Never look peaky again with this California sunset-inspired bronzer
Sunset is by far the kindest light; its golden pink softens the lines and shadows on the face and bestows a youthful glow; I’d live in it if I could.
My favourite story about this peachy hue was that it started the trend for women dining out in the 1890s - at the time deemed unseemly. In a bid to lure the opera diva Nellie Melba and her high society friends to the Savoy Hotel, the owner’s visionary wife (who doesn’t get a name check in the Savoy’s account, shameful!) changed every tablecloth in the River Restaurant to pink and when candlelight bounced off it, it imparted an extremely flattering rosy glow onto ladies’ cheeks. Word got around and women flocked there.
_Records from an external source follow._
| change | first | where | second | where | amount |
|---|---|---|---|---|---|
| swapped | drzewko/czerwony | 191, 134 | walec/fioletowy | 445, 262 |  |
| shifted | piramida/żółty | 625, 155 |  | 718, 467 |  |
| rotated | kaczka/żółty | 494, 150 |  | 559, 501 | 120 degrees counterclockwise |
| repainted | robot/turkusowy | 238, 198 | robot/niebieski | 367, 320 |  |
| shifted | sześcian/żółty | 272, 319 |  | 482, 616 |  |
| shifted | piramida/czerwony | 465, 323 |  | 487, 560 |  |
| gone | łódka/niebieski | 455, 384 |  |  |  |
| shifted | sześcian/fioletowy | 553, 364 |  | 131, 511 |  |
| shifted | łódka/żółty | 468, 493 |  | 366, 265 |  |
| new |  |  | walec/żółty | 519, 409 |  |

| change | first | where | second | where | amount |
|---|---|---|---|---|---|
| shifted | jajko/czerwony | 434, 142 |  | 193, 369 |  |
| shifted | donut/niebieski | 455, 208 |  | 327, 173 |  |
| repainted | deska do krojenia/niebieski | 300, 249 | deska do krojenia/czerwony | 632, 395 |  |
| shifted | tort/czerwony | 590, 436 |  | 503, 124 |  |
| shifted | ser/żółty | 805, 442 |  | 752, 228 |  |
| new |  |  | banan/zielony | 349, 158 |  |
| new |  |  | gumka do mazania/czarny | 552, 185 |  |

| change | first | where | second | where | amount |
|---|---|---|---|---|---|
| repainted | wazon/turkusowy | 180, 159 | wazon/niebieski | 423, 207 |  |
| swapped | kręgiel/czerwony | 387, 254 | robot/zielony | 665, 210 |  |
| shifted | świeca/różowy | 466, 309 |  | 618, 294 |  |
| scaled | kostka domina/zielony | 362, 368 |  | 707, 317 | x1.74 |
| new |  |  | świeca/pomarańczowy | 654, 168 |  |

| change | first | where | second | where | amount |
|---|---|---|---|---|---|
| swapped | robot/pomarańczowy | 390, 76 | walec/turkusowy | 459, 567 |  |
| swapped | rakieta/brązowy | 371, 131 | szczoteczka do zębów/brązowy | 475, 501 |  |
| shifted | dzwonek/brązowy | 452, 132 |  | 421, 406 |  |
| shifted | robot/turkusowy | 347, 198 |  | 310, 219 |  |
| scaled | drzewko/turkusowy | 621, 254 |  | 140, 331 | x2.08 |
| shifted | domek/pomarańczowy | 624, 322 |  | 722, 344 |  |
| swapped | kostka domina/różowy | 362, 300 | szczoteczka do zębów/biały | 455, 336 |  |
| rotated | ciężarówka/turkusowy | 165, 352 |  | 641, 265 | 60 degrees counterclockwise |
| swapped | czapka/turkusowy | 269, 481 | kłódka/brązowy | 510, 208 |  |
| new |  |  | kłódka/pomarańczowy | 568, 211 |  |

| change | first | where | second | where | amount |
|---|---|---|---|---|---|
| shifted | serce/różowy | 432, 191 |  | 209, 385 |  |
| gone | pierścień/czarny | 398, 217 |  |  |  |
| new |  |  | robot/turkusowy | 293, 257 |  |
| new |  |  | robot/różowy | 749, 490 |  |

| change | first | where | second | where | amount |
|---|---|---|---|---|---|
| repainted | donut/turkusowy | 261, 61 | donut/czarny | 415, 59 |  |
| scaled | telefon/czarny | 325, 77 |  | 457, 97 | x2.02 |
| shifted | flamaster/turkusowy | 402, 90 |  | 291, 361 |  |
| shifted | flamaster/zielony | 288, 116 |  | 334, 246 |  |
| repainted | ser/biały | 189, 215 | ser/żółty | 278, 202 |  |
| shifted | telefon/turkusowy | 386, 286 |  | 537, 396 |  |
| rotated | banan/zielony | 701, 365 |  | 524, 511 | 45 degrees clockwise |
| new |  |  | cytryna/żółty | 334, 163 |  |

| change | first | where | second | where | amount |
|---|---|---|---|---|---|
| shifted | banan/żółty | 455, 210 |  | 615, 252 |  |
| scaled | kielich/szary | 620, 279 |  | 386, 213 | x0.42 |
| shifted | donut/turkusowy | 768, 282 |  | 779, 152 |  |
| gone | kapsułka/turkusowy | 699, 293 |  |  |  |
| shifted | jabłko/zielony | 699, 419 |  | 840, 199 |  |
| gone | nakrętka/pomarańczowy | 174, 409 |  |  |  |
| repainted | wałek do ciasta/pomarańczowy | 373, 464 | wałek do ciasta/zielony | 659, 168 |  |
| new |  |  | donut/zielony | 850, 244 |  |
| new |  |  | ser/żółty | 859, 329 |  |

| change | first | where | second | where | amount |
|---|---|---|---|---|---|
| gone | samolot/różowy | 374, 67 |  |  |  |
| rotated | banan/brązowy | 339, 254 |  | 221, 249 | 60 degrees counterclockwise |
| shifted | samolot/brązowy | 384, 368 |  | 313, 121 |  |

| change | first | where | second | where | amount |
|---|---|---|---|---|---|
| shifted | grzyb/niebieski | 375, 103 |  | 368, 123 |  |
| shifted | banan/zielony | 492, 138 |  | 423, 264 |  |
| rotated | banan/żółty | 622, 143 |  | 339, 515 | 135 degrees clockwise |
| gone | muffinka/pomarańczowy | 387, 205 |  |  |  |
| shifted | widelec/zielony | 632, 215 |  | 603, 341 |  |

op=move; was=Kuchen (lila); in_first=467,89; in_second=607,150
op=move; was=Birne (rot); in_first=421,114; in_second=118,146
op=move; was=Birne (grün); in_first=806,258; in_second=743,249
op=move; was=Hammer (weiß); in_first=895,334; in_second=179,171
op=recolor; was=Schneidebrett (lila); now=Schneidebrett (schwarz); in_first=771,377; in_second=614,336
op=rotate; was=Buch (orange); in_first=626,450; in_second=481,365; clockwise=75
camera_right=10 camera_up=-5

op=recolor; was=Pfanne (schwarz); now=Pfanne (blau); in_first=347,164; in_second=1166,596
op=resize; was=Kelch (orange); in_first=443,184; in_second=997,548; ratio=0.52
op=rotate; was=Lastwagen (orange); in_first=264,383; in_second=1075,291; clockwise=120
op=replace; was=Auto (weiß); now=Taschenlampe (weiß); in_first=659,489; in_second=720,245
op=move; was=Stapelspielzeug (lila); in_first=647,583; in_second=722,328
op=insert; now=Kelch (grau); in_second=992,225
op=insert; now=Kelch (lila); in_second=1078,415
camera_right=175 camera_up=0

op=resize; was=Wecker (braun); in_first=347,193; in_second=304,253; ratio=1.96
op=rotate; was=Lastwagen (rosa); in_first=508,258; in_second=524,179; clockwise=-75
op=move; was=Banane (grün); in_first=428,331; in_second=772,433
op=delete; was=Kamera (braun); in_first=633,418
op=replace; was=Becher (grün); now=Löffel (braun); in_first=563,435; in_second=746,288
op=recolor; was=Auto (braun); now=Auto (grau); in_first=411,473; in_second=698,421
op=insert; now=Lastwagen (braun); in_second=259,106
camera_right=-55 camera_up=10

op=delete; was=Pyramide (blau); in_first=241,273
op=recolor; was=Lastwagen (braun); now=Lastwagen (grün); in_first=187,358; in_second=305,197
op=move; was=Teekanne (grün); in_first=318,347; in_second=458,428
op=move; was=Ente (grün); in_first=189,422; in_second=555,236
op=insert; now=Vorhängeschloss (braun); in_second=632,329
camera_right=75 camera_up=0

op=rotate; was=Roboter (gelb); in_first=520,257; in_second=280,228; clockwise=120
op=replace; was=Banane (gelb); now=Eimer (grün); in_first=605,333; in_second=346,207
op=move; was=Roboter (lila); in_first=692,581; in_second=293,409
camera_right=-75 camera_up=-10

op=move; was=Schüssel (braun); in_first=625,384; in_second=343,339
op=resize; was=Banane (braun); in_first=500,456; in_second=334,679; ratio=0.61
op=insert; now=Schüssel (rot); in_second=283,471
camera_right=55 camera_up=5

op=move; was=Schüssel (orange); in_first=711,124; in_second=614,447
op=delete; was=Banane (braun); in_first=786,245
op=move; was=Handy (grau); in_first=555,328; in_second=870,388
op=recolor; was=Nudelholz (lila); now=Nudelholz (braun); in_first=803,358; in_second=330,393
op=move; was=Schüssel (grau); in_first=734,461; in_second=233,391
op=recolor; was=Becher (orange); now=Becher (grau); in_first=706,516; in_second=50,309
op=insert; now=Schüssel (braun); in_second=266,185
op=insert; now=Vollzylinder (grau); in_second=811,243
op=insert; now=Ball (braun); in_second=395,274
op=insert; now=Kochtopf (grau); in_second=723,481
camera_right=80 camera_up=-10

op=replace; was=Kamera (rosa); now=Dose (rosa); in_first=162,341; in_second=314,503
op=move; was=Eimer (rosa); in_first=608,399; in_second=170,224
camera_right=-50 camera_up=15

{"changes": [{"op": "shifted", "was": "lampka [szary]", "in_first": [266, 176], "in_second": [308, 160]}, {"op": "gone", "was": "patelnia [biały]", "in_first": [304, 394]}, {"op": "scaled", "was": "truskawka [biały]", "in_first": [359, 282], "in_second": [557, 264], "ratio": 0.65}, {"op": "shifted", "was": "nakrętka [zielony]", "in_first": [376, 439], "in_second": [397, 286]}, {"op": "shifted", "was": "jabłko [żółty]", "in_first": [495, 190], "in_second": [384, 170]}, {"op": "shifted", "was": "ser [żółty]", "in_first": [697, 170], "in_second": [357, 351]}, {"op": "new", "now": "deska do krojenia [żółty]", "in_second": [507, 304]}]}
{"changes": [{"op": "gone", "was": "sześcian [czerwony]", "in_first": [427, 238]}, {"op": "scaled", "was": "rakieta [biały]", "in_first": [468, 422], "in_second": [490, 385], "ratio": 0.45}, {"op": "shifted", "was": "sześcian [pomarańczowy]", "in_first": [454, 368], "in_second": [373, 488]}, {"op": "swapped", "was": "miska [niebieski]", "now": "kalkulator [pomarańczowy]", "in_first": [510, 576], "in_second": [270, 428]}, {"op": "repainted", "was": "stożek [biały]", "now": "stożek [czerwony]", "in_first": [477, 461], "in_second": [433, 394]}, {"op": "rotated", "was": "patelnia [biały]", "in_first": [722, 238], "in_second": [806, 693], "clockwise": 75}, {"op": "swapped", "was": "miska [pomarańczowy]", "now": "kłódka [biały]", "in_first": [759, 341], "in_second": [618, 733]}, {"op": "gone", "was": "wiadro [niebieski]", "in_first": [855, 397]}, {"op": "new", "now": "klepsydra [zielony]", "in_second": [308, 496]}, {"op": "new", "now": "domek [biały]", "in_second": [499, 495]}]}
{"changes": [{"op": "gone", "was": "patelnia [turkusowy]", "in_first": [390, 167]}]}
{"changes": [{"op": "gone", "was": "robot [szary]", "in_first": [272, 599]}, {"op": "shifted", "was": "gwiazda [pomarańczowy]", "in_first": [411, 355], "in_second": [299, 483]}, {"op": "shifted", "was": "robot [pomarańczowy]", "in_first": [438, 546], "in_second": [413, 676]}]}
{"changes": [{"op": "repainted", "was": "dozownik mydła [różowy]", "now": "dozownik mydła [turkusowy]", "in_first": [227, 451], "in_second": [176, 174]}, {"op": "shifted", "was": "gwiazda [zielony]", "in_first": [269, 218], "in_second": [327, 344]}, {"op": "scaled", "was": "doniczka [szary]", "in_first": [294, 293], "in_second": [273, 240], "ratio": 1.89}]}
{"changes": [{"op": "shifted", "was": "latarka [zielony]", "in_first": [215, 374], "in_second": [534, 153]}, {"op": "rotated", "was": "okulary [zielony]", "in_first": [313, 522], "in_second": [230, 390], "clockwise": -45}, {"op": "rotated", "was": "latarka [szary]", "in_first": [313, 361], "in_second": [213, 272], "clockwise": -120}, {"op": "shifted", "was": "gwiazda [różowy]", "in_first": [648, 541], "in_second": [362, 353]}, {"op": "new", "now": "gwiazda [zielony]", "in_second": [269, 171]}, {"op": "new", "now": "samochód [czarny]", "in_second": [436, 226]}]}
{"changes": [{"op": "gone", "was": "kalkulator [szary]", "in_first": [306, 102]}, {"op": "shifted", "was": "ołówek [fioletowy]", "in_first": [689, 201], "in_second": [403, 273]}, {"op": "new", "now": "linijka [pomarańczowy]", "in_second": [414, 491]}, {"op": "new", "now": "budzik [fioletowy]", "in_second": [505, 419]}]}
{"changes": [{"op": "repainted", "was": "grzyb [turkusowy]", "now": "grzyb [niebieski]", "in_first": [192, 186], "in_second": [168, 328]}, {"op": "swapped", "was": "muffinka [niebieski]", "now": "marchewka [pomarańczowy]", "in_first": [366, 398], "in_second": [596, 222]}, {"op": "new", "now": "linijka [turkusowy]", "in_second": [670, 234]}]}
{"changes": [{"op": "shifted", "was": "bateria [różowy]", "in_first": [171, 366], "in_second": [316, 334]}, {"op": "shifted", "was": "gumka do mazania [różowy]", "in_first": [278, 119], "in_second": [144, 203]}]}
As soon as I heard the story, I stopped wearing black near my face (it picks out your lines and dark circles) and swapped for peach tones and whites regardless of fashion. I’ve come to rely on this trick increasingly as, like most people, I spend ever longer hours in strip-lit offices or with a consumptive green/blue glow reflected from my mobile.
We clearly need more lighting designers in the mould of Mrs Savoy, but until then, we have the next best thing, the Bronzing Brick £30, by Make. This brilliant sunset-glow-in-a-compact has just gone exclusively into Selfridges. When dusted all over face and collar bones with a large brush – no precision necessary - it puts you in your best light all day.
You can’t tell it’s a powder when it’s on, which may be down to how finely-milled it is and the inclusion of skin-conditioning vitamins C and E. You can dust it on whenever you need throughout the day to look a little less peaky and more in tune with the time of year, especially if you are a scrupulous non-tanner.
It's matte but has none of that deadening ‘muddy’ quality that you often find in a contour or a bronzer. It’s all about the light and was inspired by the sunsets and burnished landscapes of the American Southwest, which drew artists such as Georgia O’Keeffe and Ansel Adams, who settled in Taos, New Mexico. The place left a magical impression on Make’s creative director Ariana Mouyiaris, when she visited as a child. Now 30 years later, she’s captured the qualities of the earth and the light in three shades : Joshua Tree (the lightest of the trio, which I’m using), Taos which is slightly more terracotta and Marfa, a richer brown/red after the canyons of Texas.
The ethos behind this vegan brand is doing beauty your way, the artist’s way, rather than following the gridlines of a contouring tutorial, which would frankly look ridiculous on those of us over 40 anyway. It’s all about creating a natural 'second skin' base – the Glow Pot highlighters £21.50 and Face Gloss £24 are already beloved of beauty editors – but then having the option to up the intensity or be playful with a pop of lip or eye colour - as you like it not as fashion dictates.
Ariana’s favourite phrase is “go where it’s warm” and I love the fact that this talc-free formula was baked on a terracotta tile. I haven’t been to Southern California, but with my Bronzing Brick, I can do a pretty good impression.